TASK GOAL. Only one span of the listing below is wanted: the lines from the one with "left shoulder: (692, 365)" through the one with "right back paw: (988, 516)", reproduced exactly, both ends kept.
=-=-=-=-=
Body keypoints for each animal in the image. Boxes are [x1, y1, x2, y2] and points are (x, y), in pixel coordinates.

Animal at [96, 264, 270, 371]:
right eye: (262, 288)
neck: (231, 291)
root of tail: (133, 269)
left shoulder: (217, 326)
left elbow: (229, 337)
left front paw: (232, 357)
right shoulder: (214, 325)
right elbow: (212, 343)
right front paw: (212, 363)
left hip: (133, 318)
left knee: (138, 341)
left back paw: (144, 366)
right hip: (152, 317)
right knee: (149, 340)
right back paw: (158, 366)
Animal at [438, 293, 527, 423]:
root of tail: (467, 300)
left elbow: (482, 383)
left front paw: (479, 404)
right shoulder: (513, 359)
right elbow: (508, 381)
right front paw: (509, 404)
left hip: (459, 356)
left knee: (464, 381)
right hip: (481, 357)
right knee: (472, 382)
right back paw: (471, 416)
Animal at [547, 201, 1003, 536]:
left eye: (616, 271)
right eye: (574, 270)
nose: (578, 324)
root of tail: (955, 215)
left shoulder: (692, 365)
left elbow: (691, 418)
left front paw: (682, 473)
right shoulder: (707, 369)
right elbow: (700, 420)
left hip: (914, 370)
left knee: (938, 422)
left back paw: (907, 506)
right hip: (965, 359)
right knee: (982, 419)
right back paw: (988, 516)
=-=-=-=-=
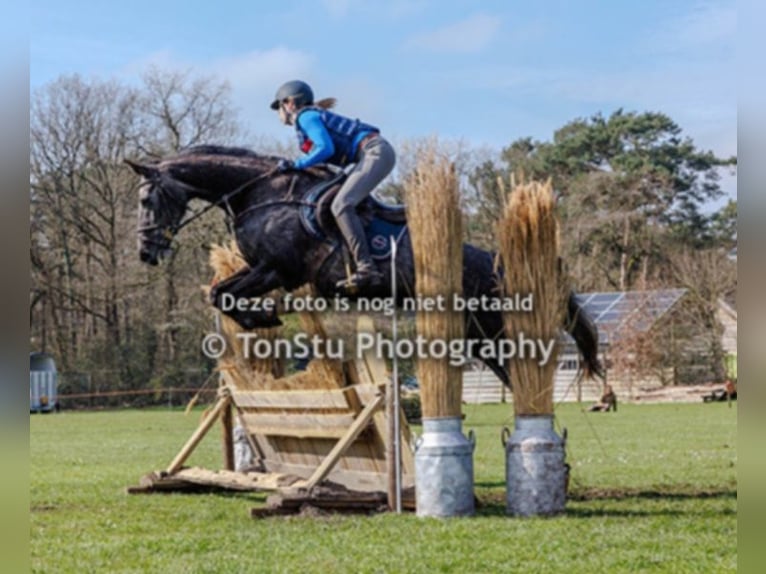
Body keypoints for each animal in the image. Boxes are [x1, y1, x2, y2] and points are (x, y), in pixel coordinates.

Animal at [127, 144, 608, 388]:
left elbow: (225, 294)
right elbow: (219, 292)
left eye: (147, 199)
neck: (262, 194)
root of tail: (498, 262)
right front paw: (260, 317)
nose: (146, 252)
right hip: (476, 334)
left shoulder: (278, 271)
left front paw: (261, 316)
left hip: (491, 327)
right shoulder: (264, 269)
=-=-=-=-=
FINISHED EXERCISE.
left shoulder: (692, 365)
left elbow: (691, 418)
left front paw: (682, 473)
right shoulder: (707, 369)
right elbow: (700, 420)
left hip: (914, 370)
left knee: (938, 422)
left back paw: (907, 506)
right hip: (965, 359)
right knee: (982, 419)
right back paw: (988, 516)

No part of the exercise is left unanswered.